- Tasks and exercises:
• A. In the commentary on Google's image generator, what does the writer say users would actually want?
• B. Reproduce the passage of the commentary on Google's image generator starting with "Please don't get" and going on through "executive Prabhakar Raghavan.".

- Text under study:
◆ ◆ ◆
Please don't get me wrong: Google is being real stupid here and I'm mad at them too.
"
"If you ask for a picture of football players, or someone walking a dog, you may want to receive a range of people. You probably don't just want to only receive images of people of just one type of ethnicity (or any other characteristic)," wrote Google executive Prabhakar Raghavan.
But, as Raghavan wrote, the effort backfired. The AI service "failed to account for cases that should clearly not show a range. And second, over time, the model became way more cautious than we intended and refused to answer certain prompts entirely — wrongly interpreting some very anodyne prompts as sensitive."
Researchers have pointed out that Google was trying to counter images that perpetuate bias and stereotype, since many large datasets of images have been found to contain mostly white people, or are replete with one type of image, like, for example, depicting most doctors as male.
In attempting to avoid a public relations crisis about gender and race, Google managed to run headlong into another controversy over accuracy and history."
This entire framing of the story, from both Raghavan and NPR, feels profoundly infantilizing to me.
Suppose I ask an image generator for "a boy riding his bicycle down the streets of a city."
What race should that boy be in the outputs produced by the generator?
Almost everybody is acting like there is a correct answer to that question, and, even more crazily, like getting the answer wrong would be so catastrophicly offensive that any product that gets it wrong should be taken off the market entirely.
You don't know if a user who types that prompt wants "only one type of ethnicity" and there's a good chance they don't know themselves.
How diverse should the outputs be? Should Chinese and Indian kids be more likely to appear in the results than anybody else? What should the ratios be? Should the fact that I typed the prompt in English change the ratios compared to a prompt typed in Chines? Users are not necessarily likely to generate thousands of images for a certain prompts so how often should less populace racial groups appear in the results? If people with broadly Inuit features are included in proportion to their percentage of the global populace they'll probably never show up so do we juice the results?
The idea that there is a correct set of answers to these questions at all seems incredibly unlikely to me, and the idea that getting those questions wrong would be catastrophic just strikes me as depressingly infantilizing.
You know what I can do if the output of the image generator is four white boys on bikes? I can just type another word in my prompt and say "an African American boy riding a bike down the streets of a city".
From a user perspective, what you'd actually want is controls for this kind of thing! Some kind of slider or even better, sets of sliders you could use to manipulate how widely afield the images move from central examples of the prompt.
◆ ◆ ◆
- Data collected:
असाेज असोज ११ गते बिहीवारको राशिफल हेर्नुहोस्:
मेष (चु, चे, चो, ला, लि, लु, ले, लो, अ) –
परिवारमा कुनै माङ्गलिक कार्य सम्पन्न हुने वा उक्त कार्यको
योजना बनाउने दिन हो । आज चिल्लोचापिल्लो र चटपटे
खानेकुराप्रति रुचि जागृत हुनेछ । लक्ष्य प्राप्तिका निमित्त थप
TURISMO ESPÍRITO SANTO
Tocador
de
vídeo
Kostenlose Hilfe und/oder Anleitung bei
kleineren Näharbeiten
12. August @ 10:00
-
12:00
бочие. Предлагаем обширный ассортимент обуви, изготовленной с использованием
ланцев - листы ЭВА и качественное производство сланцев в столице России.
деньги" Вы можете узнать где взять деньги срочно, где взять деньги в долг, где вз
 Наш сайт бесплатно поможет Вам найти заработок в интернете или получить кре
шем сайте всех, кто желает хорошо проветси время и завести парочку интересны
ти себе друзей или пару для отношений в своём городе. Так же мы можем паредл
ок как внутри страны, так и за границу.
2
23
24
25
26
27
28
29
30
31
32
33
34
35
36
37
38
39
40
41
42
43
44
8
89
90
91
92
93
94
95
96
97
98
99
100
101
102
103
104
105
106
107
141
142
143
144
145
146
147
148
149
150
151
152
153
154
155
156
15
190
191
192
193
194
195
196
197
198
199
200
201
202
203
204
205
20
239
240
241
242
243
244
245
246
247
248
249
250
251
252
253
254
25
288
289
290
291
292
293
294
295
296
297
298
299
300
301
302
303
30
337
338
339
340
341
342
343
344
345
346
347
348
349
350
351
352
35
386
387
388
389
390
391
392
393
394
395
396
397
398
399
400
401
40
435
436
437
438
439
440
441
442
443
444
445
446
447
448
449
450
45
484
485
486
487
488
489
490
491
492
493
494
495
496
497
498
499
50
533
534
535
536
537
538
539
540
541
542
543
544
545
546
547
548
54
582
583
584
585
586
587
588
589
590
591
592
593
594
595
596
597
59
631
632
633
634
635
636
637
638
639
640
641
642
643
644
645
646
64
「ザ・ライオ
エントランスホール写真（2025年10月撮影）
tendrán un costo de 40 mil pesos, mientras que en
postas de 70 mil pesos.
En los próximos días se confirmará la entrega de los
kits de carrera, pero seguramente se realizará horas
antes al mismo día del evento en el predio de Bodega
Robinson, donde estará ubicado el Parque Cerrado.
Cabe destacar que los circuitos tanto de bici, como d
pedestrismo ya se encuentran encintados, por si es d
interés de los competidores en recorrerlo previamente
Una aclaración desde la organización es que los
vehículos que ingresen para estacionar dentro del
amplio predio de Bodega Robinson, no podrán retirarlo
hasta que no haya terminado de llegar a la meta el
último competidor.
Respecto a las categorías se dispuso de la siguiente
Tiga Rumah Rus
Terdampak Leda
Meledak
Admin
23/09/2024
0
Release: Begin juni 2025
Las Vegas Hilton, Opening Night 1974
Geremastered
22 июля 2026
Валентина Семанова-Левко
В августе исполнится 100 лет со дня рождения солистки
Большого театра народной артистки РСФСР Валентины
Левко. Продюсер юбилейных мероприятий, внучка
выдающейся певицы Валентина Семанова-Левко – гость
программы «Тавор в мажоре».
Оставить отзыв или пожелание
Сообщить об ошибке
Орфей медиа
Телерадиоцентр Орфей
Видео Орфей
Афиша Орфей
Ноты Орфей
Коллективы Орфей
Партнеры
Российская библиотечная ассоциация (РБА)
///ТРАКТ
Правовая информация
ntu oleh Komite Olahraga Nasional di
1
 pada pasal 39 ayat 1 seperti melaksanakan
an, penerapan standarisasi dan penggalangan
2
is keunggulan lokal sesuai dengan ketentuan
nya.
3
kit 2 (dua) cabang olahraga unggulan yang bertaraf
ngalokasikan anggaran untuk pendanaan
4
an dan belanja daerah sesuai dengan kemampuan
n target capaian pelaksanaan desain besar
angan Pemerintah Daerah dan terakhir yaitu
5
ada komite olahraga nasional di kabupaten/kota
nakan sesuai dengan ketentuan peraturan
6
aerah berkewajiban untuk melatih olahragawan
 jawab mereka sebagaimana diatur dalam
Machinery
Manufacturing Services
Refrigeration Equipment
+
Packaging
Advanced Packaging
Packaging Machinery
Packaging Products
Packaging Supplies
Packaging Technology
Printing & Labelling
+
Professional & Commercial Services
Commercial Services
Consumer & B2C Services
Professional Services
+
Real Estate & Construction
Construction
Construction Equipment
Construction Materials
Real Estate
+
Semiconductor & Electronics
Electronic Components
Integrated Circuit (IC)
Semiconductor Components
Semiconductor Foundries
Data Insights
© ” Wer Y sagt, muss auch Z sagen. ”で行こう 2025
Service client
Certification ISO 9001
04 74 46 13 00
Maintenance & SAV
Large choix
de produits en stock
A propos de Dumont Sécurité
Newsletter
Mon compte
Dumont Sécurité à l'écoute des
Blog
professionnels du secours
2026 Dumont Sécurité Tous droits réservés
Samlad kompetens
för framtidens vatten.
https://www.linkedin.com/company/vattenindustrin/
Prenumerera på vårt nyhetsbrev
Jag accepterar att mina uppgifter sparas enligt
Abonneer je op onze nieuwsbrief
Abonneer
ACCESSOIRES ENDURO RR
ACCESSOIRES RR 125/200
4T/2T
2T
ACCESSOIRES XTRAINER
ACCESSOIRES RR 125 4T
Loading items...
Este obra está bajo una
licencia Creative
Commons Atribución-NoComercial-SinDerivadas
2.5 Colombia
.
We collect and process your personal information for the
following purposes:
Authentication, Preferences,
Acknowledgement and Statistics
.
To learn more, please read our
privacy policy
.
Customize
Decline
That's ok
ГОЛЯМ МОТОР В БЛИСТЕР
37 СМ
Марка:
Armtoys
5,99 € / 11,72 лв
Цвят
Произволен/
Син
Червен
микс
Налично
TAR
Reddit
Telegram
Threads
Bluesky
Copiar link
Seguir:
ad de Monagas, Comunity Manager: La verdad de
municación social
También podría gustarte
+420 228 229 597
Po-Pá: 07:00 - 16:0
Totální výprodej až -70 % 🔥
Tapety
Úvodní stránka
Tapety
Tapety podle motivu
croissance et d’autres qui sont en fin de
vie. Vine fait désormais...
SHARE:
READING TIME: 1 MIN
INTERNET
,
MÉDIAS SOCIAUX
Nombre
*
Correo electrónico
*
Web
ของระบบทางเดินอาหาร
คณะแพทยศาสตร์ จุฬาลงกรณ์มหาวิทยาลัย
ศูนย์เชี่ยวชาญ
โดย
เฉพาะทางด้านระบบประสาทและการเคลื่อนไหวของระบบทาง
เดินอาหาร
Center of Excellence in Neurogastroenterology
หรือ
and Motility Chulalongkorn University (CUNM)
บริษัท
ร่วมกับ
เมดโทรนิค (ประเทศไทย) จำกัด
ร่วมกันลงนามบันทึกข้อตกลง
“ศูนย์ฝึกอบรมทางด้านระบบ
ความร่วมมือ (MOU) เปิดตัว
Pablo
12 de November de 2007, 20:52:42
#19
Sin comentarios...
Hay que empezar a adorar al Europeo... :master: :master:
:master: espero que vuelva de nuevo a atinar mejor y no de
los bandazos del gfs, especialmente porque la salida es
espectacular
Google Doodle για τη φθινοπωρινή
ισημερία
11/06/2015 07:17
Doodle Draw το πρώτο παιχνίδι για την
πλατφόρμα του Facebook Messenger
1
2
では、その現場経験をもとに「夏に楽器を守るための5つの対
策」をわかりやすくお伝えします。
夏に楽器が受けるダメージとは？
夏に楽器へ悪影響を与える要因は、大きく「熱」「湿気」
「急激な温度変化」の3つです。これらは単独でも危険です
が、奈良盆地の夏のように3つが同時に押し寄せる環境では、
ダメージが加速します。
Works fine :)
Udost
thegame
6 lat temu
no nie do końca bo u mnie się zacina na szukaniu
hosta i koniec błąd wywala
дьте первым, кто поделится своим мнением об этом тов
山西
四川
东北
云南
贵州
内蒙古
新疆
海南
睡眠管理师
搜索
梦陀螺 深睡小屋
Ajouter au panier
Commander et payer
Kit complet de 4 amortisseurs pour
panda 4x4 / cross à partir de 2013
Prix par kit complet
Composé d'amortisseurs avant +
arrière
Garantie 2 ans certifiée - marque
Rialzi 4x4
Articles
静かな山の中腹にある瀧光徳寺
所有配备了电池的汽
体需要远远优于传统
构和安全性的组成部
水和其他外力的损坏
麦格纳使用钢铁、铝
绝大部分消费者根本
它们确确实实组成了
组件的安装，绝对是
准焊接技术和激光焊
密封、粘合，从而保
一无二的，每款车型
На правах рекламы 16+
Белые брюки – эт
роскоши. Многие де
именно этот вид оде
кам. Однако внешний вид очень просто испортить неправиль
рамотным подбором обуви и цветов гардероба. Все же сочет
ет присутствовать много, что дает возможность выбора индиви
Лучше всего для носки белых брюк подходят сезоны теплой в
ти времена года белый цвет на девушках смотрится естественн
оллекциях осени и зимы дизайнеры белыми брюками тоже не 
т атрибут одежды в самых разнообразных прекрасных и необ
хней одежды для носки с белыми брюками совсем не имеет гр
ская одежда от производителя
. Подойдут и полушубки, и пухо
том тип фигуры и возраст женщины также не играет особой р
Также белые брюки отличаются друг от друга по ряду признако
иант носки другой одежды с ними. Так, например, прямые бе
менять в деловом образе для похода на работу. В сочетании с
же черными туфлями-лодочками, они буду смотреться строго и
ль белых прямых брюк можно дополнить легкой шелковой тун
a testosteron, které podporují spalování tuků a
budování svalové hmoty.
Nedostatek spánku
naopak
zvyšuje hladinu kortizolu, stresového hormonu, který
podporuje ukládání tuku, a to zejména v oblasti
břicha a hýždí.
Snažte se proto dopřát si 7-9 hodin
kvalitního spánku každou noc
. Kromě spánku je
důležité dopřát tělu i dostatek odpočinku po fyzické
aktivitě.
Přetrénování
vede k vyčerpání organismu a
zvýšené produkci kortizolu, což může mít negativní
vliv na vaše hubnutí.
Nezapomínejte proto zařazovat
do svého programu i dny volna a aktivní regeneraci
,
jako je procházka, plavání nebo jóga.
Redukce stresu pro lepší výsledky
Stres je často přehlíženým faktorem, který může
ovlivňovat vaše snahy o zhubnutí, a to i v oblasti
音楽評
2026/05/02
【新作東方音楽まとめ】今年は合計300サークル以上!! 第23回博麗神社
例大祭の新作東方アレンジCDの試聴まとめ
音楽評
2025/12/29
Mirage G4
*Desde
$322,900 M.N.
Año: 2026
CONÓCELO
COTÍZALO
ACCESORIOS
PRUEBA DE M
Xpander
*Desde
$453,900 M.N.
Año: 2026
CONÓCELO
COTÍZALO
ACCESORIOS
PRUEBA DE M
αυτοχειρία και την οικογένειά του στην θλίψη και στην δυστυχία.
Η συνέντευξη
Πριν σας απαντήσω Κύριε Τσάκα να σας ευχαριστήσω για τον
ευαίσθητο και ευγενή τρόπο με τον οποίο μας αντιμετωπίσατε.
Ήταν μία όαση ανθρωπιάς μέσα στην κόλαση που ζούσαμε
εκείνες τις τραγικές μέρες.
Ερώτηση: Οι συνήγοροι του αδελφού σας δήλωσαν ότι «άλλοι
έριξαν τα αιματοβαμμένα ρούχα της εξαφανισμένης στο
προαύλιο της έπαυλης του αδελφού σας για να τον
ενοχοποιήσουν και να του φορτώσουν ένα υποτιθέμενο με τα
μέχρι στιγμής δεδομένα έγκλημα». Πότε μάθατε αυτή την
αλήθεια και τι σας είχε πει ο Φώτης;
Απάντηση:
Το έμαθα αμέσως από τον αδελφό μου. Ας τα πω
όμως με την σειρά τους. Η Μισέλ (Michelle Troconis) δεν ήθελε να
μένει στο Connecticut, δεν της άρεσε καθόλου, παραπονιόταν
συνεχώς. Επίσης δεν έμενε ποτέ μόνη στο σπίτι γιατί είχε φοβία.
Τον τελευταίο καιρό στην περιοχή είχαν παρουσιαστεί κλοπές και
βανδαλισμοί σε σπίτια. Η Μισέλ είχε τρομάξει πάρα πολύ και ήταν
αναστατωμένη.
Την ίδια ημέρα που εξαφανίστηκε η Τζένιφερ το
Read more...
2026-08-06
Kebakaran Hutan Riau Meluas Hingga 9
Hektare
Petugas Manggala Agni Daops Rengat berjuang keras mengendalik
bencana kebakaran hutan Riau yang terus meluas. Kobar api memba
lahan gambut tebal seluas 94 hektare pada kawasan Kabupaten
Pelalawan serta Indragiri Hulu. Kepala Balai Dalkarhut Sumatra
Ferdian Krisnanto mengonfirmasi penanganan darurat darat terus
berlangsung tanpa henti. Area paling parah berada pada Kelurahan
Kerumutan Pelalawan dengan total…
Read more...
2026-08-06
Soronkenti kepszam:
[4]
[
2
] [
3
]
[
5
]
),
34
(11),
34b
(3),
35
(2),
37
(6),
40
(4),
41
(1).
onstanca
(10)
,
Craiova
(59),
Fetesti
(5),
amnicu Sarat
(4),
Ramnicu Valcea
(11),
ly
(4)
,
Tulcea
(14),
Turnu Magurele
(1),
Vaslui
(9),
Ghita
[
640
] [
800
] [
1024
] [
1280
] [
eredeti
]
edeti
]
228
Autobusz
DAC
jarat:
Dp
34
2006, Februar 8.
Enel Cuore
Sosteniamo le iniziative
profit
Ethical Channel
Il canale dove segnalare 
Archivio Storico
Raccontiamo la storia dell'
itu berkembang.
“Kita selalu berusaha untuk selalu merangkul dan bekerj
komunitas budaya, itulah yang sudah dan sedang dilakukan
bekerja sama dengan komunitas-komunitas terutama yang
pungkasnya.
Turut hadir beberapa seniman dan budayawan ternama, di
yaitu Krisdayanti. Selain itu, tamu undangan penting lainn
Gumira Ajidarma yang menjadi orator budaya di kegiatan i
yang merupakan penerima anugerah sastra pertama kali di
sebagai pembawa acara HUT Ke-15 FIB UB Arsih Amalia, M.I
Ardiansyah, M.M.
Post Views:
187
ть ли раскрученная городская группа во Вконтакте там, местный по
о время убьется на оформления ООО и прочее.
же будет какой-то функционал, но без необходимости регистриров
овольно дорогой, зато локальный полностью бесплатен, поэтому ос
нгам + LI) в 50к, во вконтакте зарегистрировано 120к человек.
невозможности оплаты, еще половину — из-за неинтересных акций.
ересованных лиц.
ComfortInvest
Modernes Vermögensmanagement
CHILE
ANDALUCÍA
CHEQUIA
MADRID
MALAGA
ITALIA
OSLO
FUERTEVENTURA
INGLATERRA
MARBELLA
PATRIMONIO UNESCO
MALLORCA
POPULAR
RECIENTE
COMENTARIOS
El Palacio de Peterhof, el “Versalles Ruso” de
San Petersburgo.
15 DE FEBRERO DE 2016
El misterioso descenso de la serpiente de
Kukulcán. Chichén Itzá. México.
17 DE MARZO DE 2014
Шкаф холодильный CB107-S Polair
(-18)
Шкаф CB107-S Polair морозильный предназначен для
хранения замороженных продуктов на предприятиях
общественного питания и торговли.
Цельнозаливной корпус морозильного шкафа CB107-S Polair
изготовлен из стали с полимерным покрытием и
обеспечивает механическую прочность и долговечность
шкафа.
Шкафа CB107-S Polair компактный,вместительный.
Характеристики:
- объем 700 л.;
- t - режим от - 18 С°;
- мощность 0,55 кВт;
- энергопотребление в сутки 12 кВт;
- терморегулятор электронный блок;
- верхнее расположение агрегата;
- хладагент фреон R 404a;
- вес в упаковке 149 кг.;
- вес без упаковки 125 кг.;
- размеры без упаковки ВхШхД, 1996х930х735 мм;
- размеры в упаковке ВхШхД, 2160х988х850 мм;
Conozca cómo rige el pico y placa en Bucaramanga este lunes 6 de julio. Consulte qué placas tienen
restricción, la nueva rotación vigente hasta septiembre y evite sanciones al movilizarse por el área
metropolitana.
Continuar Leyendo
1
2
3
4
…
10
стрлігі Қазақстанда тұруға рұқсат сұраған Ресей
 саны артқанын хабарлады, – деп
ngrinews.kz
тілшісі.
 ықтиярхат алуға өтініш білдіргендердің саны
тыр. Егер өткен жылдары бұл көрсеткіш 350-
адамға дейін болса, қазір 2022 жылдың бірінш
◆ ◆ ◆
- Exercise results:
• A. Controls, such as a slider or sets of sliders for manipulating how widely the images move from central examples of the prompt.

• B.
Please don't get me wrong: Google is being real stupid here and I'm mad at them too.
"
"If you ask for a picture of football players, or someone walking a dog, you may want to receive a range of people. You probably don't just want to only receive images of people of just one type of ethnicity (or any other characteristic)," wrote Google executive Prabhakar Raghavan.